Work request: For each line in the data below that has the word "ignore", copy that line.

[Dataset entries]
• • • • • • •
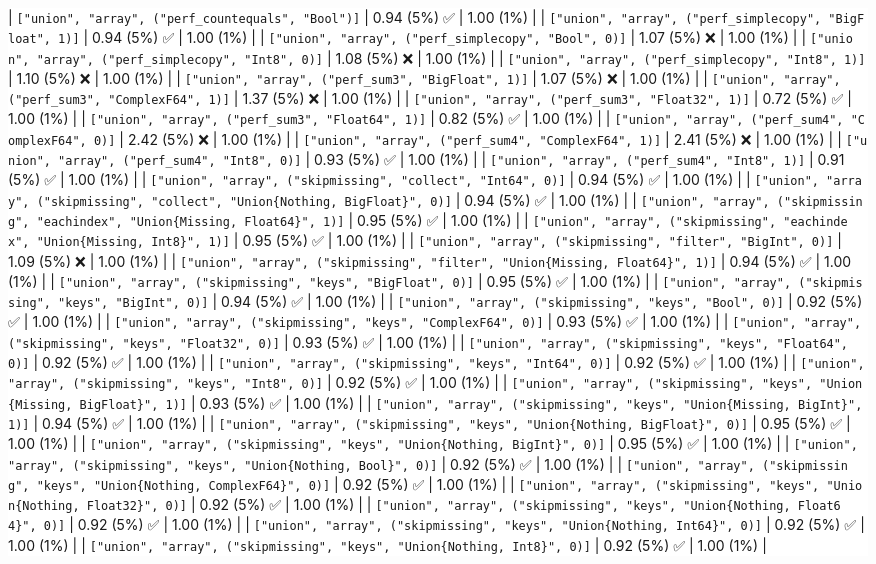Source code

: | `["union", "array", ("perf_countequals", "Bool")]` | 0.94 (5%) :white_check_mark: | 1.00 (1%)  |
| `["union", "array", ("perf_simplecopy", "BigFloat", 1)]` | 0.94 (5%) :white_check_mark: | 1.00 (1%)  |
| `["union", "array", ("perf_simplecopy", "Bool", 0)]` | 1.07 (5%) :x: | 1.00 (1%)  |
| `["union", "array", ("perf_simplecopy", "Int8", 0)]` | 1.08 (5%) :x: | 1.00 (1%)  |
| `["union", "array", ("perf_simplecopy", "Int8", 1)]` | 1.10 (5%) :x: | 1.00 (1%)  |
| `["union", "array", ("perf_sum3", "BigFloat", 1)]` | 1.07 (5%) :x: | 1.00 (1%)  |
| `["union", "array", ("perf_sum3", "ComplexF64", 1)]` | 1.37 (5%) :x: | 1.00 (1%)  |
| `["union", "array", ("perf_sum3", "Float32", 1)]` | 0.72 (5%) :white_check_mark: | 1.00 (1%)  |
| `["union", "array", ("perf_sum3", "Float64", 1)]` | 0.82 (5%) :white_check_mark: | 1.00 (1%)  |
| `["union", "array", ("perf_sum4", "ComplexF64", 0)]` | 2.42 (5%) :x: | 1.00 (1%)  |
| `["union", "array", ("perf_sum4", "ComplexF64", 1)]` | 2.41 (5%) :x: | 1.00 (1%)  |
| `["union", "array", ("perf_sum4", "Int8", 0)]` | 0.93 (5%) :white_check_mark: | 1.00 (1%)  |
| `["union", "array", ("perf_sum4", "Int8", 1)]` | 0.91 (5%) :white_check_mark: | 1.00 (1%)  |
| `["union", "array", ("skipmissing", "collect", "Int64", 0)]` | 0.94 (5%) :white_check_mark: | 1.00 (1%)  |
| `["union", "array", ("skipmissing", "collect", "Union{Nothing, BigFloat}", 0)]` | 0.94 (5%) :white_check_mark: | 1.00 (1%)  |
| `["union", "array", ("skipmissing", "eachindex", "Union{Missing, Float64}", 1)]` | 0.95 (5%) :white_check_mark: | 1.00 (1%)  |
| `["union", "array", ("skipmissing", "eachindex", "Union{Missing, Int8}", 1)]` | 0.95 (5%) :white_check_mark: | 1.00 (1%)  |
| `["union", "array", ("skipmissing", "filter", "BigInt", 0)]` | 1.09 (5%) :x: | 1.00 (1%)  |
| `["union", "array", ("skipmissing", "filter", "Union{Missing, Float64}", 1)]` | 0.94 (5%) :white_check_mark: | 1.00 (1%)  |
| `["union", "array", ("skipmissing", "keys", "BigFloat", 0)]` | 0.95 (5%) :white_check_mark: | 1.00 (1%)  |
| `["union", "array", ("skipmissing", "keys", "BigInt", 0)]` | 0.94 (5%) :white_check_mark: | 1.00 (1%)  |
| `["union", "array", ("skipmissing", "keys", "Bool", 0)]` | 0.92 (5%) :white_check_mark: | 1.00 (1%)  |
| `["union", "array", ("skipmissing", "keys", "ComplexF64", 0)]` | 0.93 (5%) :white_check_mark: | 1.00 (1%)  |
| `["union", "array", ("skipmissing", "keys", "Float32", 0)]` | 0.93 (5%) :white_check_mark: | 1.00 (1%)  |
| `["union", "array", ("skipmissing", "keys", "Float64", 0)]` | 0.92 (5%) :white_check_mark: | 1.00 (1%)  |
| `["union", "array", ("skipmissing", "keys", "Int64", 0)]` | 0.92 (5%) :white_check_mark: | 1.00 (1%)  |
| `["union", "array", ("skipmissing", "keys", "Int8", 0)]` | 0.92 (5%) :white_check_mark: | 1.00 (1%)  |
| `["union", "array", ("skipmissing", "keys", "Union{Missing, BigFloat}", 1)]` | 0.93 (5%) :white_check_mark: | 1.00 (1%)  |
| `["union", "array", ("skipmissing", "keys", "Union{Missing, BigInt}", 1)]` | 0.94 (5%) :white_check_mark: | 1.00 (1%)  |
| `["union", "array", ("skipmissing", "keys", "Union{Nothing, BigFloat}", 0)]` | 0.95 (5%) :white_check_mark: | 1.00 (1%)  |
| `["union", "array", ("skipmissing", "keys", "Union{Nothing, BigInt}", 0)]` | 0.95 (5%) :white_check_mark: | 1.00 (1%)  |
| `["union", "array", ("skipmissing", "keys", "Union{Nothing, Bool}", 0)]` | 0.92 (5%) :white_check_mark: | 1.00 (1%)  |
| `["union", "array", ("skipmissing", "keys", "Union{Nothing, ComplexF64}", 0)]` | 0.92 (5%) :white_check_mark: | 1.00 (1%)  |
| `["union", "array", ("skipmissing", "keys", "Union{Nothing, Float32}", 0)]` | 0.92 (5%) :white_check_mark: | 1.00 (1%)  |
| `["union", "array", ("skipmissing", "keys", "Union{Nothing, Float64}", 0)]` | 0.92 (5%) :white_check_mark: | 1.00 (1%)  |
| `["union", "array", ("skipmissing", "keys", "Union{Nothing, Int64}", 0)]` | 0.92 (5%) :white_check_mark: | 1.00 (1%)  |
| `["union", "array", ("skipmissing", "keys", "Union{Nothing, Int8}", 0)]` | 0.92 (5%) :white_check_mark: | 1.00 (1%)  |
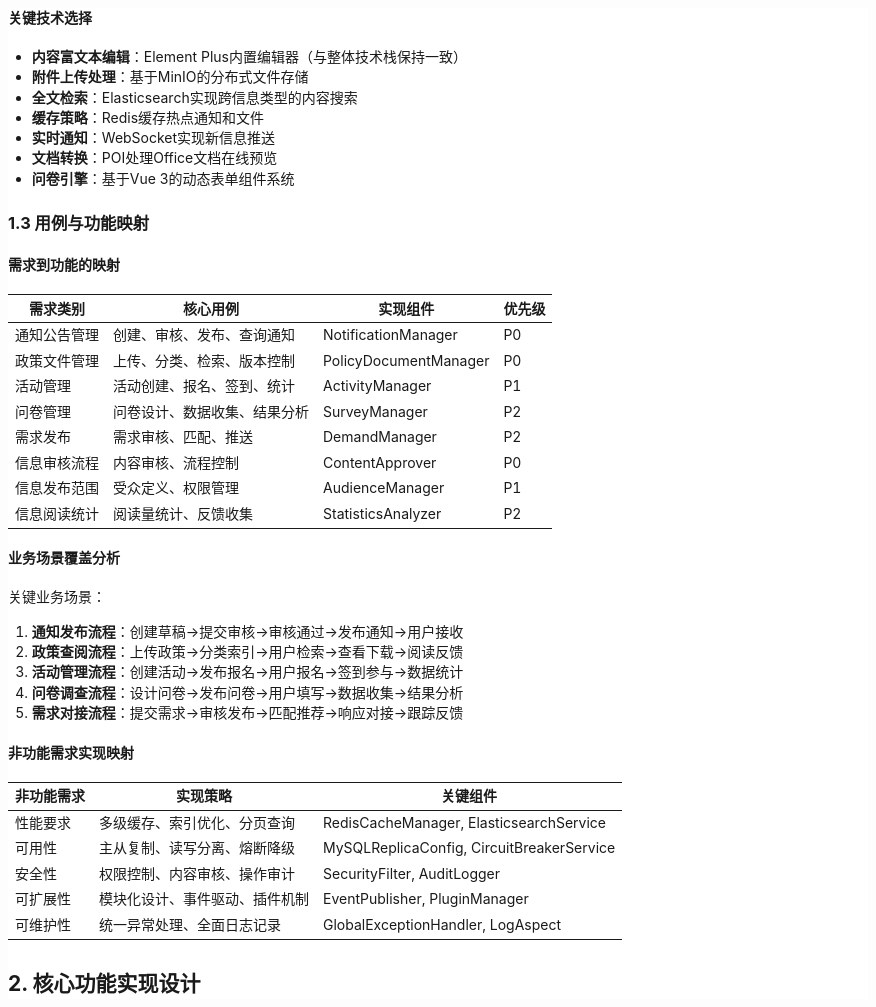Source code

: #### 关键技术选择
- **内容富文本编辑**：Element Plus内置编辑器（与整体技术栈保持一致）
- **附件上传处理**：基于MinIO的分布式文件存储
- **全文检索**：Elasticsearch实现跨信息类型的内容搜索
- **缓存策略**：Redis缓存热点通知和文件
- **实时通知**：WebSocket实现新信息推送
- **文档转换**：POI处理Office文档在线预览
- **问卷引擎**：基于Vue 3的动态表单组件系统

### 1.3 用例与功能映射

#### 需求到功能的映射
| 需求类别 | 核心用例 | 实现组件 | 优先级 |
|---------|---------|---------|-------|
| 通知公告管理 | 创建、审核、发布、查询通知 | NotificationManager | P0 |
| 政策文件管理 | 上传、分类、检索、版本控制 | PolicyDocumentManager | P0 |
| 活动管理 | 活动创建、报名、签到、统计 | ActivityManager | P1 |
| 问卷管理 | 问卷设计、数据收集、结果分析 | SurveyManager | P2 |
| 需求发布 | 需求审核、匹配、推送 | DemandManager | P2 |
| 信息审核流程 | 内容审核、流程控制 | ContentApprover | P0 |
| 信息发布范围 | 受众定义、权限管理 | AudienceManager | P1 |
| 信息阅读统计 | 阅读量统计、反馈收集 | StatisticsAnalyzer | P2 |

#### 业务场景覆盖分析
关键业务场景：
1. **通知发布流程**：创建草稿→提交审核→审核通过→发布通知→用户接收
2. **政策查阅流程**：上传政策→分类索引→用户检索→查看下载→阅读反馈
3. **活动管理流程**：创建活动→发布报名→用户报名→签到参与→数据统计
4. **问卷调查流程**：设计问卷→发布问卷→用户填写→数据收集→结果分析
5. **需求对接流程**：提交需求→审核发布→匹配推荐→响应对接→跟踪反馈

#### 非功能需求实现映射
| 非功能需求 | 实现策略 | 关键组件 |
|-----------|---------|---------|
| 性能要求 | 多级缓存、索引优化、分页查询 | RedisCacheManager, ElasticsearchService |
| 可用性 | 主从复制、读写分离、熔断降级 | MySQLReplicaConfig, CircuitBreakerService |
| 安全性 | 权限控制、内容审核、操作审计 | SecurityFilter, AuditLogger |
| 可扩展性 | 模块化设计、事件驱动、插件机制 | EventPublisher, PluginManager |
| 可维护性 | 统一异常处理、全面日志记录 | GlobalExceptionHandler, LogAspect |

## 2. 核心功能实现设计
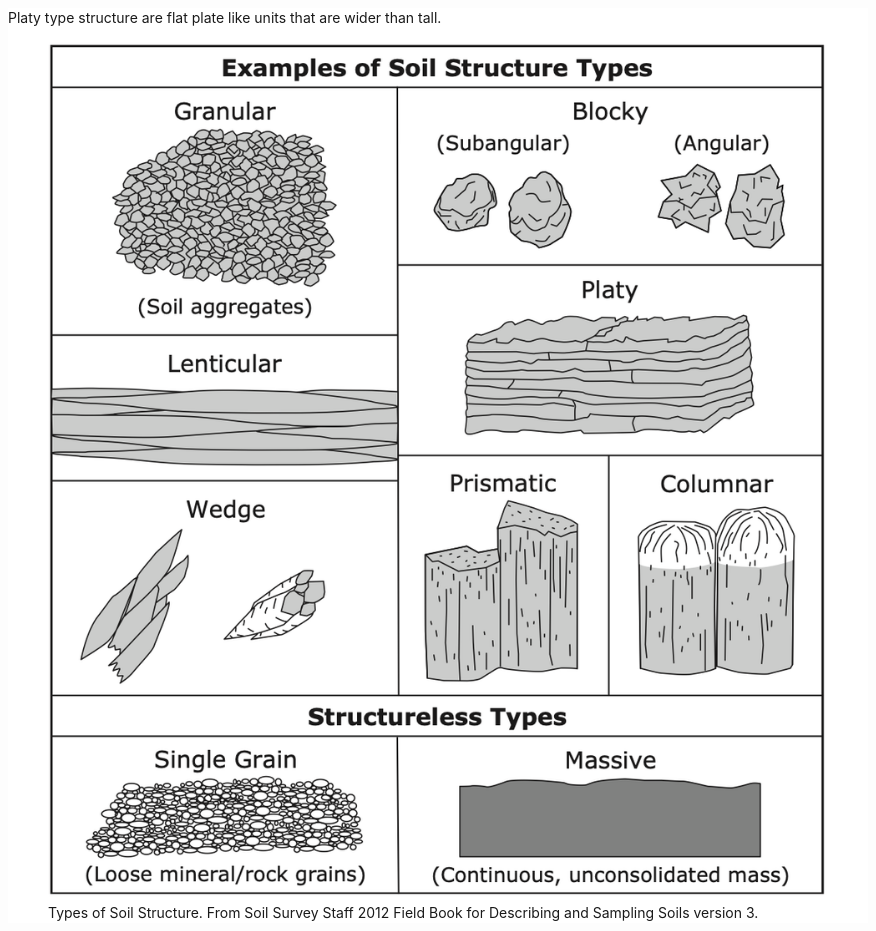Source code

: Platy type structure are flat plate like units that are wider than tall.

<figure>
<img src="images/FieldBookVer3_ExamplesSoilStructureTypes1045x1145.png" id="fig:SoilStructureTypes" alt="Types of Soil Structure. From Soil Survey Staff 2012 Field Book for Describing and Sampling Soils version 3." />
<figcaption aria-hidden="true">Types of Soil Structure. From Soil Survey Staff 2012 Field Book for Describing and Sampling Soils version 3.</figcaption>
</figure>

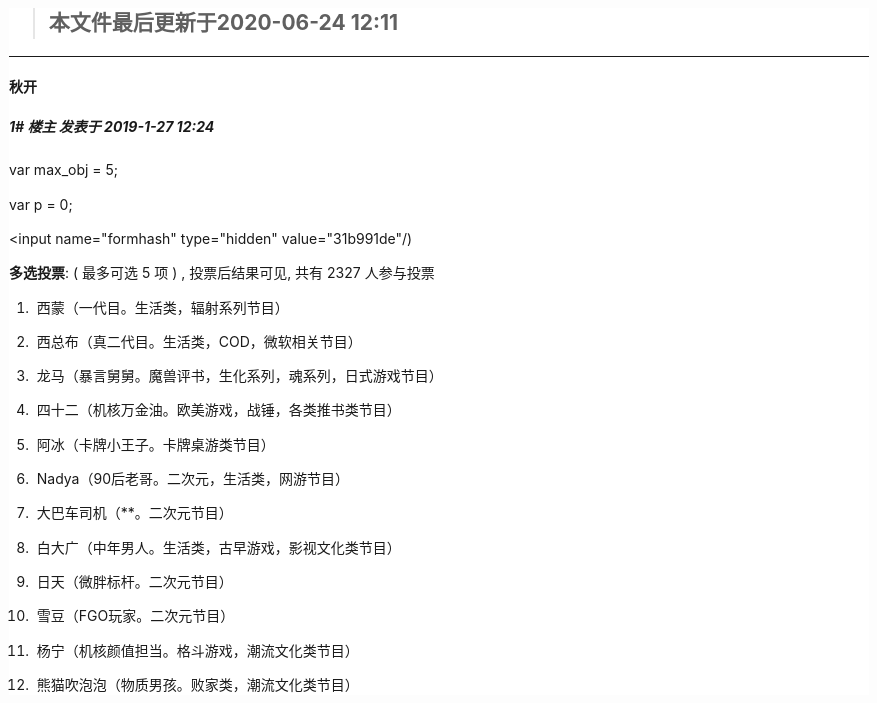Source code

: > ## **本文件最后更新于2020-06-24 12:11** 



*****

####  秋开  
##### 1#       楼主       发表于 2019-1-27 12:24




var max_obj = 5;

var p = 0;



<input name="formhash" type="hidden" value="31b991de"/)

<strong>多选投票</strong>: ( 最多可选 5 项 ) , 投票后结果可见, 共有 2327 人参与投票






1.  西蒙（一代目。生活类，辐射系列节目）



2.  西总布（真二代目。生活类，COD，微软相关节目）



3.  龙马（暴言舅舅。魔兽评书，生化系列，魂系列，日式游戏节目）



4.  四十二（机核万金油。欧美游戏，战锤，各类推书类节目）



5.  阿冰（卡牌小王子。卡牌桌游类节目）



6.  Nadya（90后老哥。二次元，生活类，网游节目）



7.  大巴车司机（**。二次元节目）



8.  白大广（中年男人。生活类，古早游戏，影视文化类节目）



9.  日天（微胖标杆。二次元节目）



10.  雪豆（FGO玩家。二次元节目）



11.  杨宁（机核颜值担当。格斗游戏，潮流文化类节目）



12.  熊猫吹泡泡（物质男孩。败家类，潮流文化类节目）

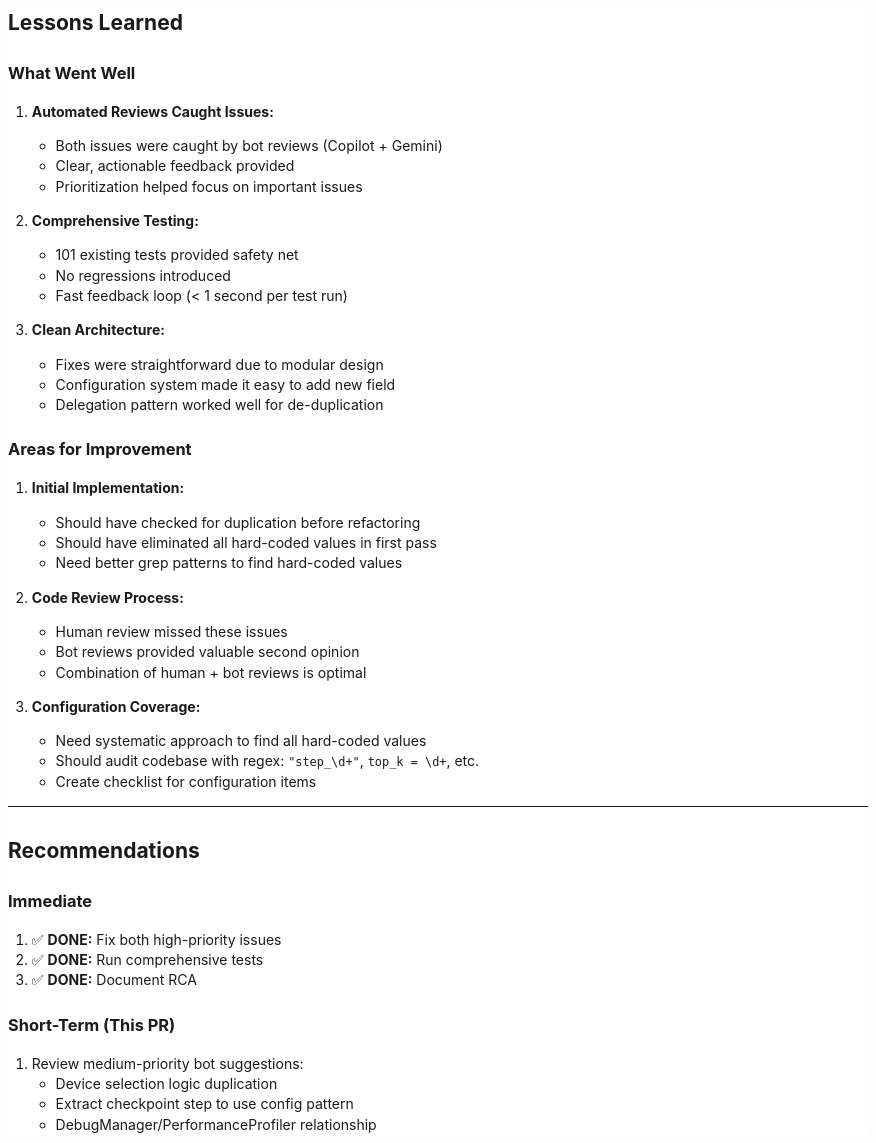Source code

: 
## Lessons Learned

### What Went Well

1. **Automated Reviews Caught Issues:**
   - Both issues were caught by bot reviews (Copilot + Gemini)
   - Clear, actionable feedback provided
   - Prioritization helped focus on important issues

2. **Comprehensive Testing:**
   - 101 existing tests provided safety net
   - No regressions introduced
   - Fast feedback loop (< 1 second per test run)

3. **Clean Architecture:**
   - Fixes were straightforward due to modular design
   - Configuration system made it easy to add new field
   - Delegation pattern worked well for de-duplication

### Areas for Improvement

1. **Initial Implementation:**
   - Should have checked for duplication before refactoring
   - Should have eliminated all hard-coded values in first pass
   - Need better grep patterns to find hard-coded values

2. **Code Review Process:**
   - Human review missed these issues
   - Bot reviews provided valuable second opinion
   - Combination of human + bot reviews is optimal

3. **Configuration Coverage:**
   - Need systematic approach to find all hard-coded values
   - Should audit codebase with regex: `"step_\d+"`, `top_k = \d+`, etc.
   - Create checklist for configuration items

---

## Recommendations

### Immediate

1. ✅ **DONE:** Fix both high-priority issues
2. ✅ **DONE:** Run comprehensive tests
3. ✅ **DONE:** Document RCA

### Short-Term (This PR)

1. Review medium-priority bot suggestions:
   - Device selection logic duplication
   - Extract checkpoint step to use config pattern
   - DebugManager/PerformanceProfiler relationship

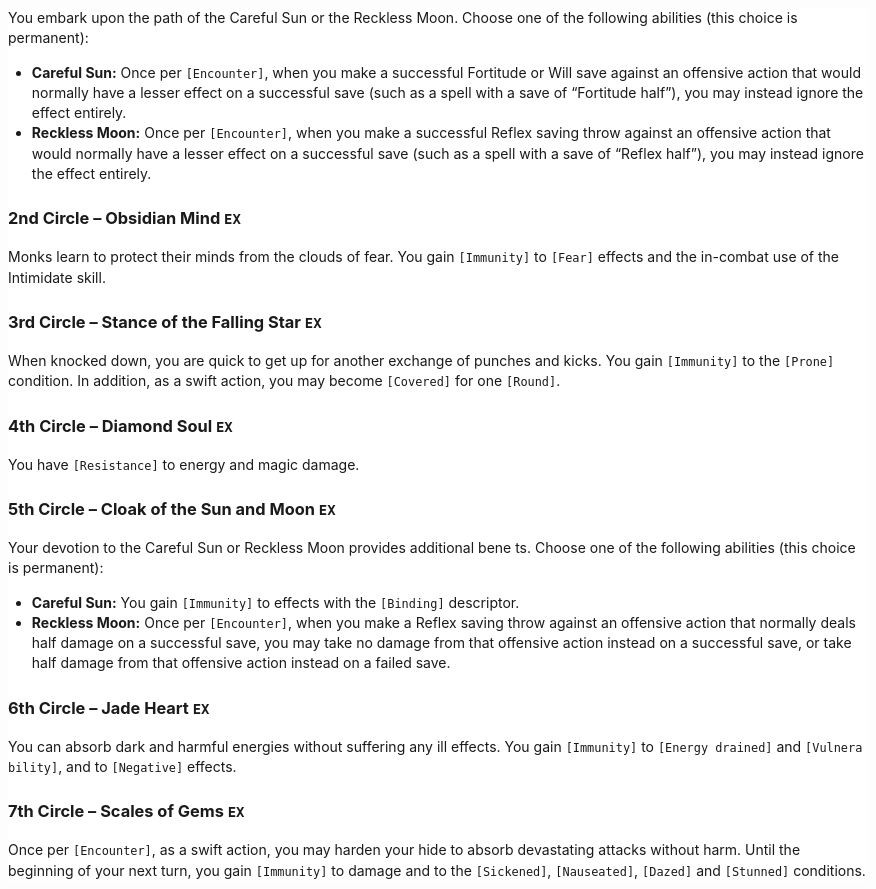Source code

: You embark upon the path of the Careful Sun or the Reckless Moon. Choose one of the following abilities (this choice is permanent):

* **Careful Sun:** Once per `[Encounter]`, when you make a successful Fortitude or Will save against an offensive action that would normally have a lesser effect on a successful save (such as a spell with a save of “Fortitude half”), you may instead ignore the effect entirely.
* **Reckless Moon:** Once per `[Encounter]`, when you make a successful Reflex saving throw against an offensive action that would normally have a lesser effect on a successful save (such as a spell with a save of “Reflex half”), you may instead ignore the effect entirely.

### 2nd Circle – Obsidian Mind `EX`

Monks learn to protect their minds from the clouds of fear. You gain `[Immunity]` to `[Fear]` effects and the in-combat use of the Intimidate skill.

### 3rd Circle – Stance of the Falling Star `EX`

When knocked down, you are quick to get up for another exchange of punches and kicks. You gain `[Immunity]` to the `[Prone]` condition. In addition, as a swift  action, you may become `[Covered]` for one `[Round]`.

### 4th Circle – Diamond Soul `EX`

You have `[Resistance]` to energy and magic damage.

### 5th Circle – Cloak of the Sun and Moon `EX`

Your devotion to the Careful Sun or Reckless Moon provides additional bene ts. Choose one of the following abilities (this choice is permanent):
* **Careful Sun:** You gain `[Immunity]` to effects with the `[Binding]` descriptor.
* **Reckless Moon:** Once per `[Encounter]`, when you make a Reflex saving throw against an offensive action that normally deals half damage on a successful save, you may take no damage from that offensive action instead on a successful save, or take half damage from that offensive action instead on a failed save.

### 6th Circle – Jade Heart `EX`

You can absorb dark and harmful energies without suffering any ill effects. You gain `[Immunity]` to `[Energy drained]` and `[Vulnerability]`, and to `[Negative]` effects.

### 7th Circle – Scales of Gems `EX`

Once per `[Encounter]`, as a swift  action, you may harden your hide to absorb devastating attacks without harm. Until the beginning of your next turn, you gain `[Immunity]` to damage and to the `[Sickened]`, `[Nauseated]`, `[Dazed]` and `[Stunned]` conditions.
• • • • • • •
Response to this exercise:
* **Careful Sun:** Once per `[Encounter]`, when you make a successful Fortitude or Will save against an offensive action that would normally have a lesser effect on a successful save (such as a spell with a save of “Fortitude half”), you may instead ignore the effect entirely.
* **Reckless Moon:** Once per `[Encounter]`, when you make a successful Reflex saving throw against an offensive action that would normally have a lesser effect on a successful save (such as a spell with a save of “Reflex half”), you may instead ignore the effect entirely.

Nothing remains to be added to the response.